Geçtiğimiz haftalarda, Murathan Mungan, sosyal medyada gazetecilikle ilgi önemli bir noktaya dikkat çekmişti. Mungan, George Orwell'in "Gazetecilik, birilerinin basılmasını istemediği şeyi yayımlayabilmektir. Geri kalan her şey halkla ilişkilerdir" sözünü paylaşmıştı. Orwell'in gazetecilik için o dönemde yaptığı tanımlama belli bir dönemle sınırlı değildir. İktidarlar var olduğu müddetçe birileri 'rahatsız edici' haberler, yazılar yayımlayacak; birileri de suya sabuna dokunmayacak ya da kendisine verilen talimatları yerine getirecektir.

Dünden bugüne gazetecilik bu iki ayrı çizgi üzerinden gitmiştir. Bir yandan İktidardan yana 'haber' yapanlar, gerçekleri çarpıtanlar ya da gerçeklerin üstünü örtenler; diğer yandan gerçekleri yansıtabilmek için bedel ödeyenler.

Günümüzde gazetecilik ağır sınavdan geçiyor. Özellikle demokrasinin olmadığı, hukukun işlemediği Türkiye'de gazetecilik yapmak neredeyse imkansız hale geldi. Gerçekleri yazan gazeteciler hapishanelere kapatılıyor, mahkeme kapılarında süründürülüyor, vuruluyor. Ancak ağır bedellere rağmen gazetecilik yapmak isteyenler duruşlarından taviz vermiyor. Çok yakın zamanda, Gezi direnişinde buna tanıklık etmedik mi?

Geçen sene İstanbul'da başlayan Gezi Parkı eylemi topyekûn bir ayaklanmaya dönüşürken, gazeteciler de bu direnişin bir parçası oldu. "Gazeteciyim" diyenler, halkın taleplerini, dalga dalga büyüyen direnişi ve polis şiddetini olduğu gibi yansıtmak için az çabalamadı, az bedel ödemedi. Görüntü almak isteyen gazeteciler polis tarafından darp edildi, ellerinden makinaları alındı, gözaltına alındı. Ama gazeteciler yılmadı, hayatları pahasına da olsa gerçekleri yansıtmanın peşinden koştu. Polis şiddeti nedeniyle gözünü kaybeden meslektaşlarımız oldu.

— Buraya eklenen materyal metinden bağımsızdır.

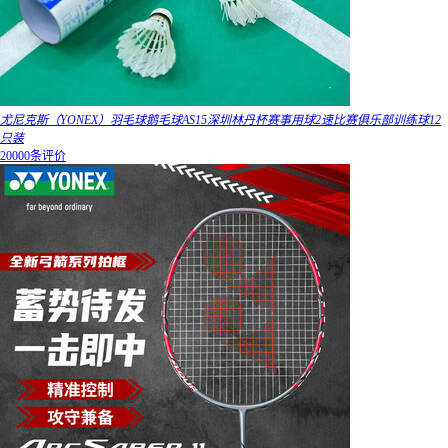
尤尼克斯（YONEX）羽毛球鹅毛球AS15深圳林丹杯赛事用球2速比赛俱乐部训练球12
只装
20000条评价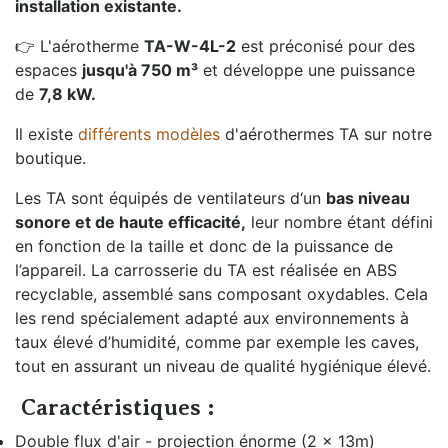
installation existante.
👉 L'aérotherme
TA-W-4L-2
est préconisé pour des
espaces
jusqu'à 750 m³
et développe une puissance
de
7,8 kW.
Il existe
différents modèles
d'aérothermes TA sur notre
boutique.
Les TA sont équipés de ventilateurs d‘un
bas niveau
sonore et de haute efficacité,
leur nombre étant défini
en fonction de la taille et donc de la puissance de
l’appareil. La carrosserie du TA est réalisée en ABS
recyclable, assemblé sans composant oxydables. Cela
les rend spécialement adapté aux environnements à
taux élevé d’humidité, comme par exemple les caves,
tout en assurant un niveau de qualité hygiénique élevé.
Caractéristiques :
Double flux d'air - projection énorme (2 x 13m)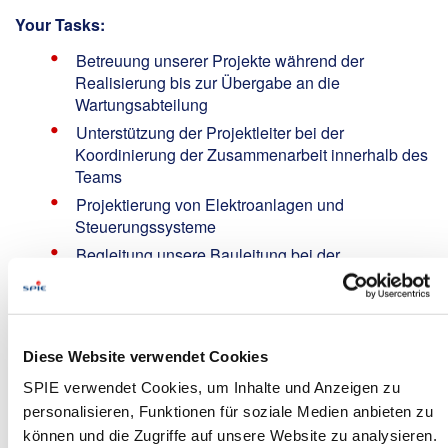
Your Tasks:
Betreuung unserer Projekte während der
Realisierung bis zur Übergabe an die
Wartungsabteilung
Unterstützung der Projektleiter bei der
Koordinierung der Zusammenarbeit innerhalb des
Teams
Projektierung von Elektroanlagen und
Steuerungssysteme
Begleitung unsere Bauleitung bei der
Materialdisposition, Nachunternehmerführung
sowie bei Inbetriebnahmen
Erstellen von Abrechnungs- und
Dokumentationsunterlagen
Diese Website verwendet Cookies
SPIE verwendet Cookies, um Inhalte und Anzeigen zu
Your Profile:
personalisieren, Funktionen für soziale Medien anbieten zu
Weiterbildung zum Techniker oder Meister
können und die Zugriffe auf unsere Website zu analysieren.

Hükümet yanlısı medya meslektaşlarımızı 'terörist' ilan etti. Savcılar, mahkemeler de yandaş medyayı aratmayan kararlara imza attı, gazeteciler yargılandı, gazeteciler hakkında ağır cezalar istendi. Hatta hükümet, gazetecilere öyle tahammülsüzdü ki, masa başında tweet atarak polis şiddetini ve AKP'yi protesto eden editörleri ve yazarları talimat vererek işlerinden kovdurttu. Gazeteciler kovuldukça kalemler daha da keskinleşti. Sesi soluğu çıkmayanlar çığlık atmayı öğrendi, örgütlendi, sokağa indi.

AKP her ne kadar ekranlarda penguenleri oynatsa da gerçekleri saklayamadı. Kanla bastırmaya çalıştığı direniş tüm dünyaya yayıldı.

Gezi Direnişi'nin yıl dönümü geldi dayandı kapımıza. Ve biz gazeteciler yine kalemimizle, kameralarımızla gerçeklerin orta yerinde yer alacağız.

Biz gerçekleri not düşerken, tarih de bizi yazacak.